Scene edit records
*-*-*
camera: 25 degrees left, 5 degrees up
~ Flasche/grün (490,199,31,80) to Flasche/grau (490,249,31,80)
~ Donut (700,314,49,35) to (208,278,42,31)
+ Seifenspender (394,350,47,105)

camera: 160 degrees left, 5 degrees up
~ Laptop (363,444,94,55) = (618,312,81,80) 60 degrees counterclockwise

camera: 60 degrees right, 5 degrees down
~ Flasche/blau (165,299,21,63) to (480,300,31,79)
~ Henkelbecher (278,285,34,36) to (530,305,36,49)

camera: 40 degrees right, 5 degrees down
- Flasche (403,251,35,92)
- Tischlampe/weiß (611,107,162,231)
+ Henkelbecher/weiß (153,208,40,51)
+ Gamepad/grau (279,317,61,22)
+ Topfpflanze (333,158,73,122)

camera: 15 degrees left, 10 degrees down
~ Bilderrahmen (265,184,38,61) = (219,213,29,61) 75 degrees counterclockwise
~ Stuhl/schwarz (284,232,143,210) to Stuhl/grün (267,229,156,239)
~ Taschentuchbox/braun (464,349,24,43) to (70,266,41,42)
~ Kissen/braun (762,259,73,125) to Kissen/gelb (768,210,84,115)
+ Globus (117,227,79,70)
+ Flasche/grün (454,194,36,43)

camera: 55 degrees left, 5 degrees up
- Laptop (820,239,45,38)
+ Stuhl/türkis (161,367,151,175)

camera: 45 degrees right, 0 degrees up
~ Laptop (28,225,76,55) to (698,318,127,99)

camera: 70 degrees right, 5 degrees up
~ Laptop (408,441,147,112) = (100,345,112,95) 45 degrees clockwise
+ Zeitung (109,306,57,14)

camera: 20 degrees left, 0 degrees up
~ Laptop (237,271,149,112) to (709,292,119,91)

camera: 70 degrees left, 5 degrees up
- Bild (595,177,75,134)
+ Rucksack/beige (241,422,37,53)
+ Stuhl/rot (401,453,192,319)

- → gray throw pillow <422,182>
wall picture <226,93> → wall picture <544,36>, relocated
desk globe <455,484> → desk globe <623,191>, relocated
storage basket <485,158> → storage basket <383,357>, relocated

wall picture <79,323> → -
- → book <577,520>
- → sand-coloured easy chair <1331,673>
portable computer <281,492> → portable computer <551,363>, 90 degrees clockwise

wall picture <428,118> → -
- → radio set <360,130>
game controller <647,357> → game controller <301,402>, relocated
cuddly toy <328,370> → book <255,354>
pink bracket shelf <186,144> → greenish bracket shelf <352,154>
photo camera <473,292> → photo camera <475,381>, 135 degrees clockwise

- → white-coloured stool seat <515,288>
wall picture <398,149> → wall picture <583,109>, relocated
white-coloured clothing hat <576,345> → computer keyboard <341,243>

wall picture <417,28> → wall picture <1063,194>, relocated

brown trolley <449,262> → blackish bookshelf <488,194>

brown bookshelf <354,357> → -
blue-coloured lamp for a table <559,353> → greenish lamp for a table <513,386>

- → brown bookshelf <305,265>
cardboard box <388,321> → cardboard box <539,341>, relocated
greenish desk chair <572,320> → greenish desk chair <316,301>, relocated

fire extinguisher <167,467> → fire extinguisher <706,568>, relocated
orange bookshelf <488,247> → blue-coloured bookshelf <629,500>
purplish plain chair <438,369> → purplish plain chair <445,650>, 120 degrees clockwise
*-*-*
What the exercise asks:
Output, from the data above, the lines from the line with "- → gray throw pillow <422,182>" to the line with "desk globe <455,484>" exactly as they stand, both ends included and nothing else.

Finished exercise:
- → gray throw pillow <422,182>
wall picture <226,93> → wall picture <544,36>, relocated
desk globe <455,484> → desk globe <623,191>, relocated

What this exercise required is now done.